Given data START
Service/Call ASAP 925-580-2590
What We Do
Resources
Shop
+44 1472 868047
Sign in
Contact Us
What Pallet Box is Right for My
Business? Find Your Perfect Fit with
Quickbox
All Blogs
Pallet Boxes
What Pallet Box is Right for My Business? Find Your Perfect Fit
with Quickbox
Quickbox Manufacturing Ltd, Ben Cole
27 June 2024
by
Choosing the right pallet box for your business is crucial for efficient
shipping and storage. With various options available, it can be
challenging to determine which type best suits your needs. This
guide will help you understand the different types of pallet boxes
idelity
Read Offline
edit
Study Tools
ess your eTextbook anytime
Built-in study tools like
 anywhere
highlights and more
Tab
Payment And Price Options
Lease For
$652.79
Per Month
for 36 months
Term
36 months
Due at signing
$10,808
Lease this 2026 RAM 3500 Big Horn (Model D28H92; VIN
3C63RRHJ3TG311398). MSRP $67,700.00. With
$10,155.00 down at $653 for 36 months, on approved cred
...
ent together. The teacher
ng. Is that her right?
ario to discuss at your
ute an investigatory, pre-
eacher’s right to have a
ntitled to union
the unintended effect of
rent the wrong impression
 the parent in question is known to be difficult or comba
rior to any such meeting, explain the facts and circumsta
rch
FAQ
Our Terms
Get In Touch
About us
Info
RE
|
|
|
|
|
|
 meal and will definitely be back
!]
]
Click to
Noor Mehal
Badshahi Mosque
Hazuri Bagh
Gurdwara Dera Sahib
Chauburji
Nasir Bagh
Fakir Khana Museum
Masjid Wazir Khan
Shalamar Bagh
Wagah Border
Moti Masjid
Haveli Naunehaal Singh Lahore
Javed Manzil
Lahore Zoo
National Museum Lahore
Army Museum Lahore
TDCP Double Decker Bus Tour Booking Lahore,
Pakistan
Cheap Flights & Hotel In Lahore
Given data END
> **Problem description**
Retype every line of the items above without changing anything.

> **Solved problem**
Service/Call ASAP 925-580-2590
What We Do
Resources
Shop
+44 1472 868047
Sign in
Contact Us
What Pallet Box is Right for My
Business? Find Your Perfect Fit with
Quickbox
All Blogs
Pallet Boxes
What Pallet Box is Right for My Business? Find Your Perfect Fit
with Quickbox
Quickbox Manufacturing Ltd, Ben Cole
27 June 2024
by
Choosing the right pallet box for your business is crucial for efficient
shipping and storage. With various options available, it can be
challenging to determine which type best suits your needs. This
guide will help you understand the different types of pallet boxes
idelity
Read Offline
edit
Study Tools
ess your eTextbook anytime
Built-in study tools like
 anywhere
highlights and more
Tab
Payment And Price Options
Lease For
$652.79
Per Month
for 36 months
Term
36 months
Due at signing
$10,808
Lease this 2026 RAM 3500 Big Horn (Model D28H92; VIN
3C63RRHJ3TG311398). MSRP $67,700.00. With
$10,155.00 down at $653 for 36 months, on approved cred
...
ent together. The teacher
ng. Is that her right?
ario to discuss at your
ute an investigatory, pre-
eacher’s right to have a
ntitled to union
the unintended effect of
rent the wrong impression
 the parent in question is known to be difficult or comba
rior to any such meeting, explain the facts and circumsta
rch
FAQ
Our Terms
Get In Touch
About us
Info
RE
|
|
|
|
|
|
 meal and will definitely be back
!]
]
Click to
Noor Mehal
Badshahi Mosque
Hazuri Bagh
Gurdwara Dera Sahib
Chauburji
Nasir Bagh
Fakir Khana Museum
Masjid Wazir Khan
Shalamar Bagh
Wagah Border
Moti Masjid
Haveli Naunehaal Singh Lahore
Javed Manzil
Lahore Zoo
National Museum Lahore
Army Museum Lahore
TDCP Double Decker Bus Tour Booking Lahore,
Pakistan
Cheap Flights & Hotel In Lahore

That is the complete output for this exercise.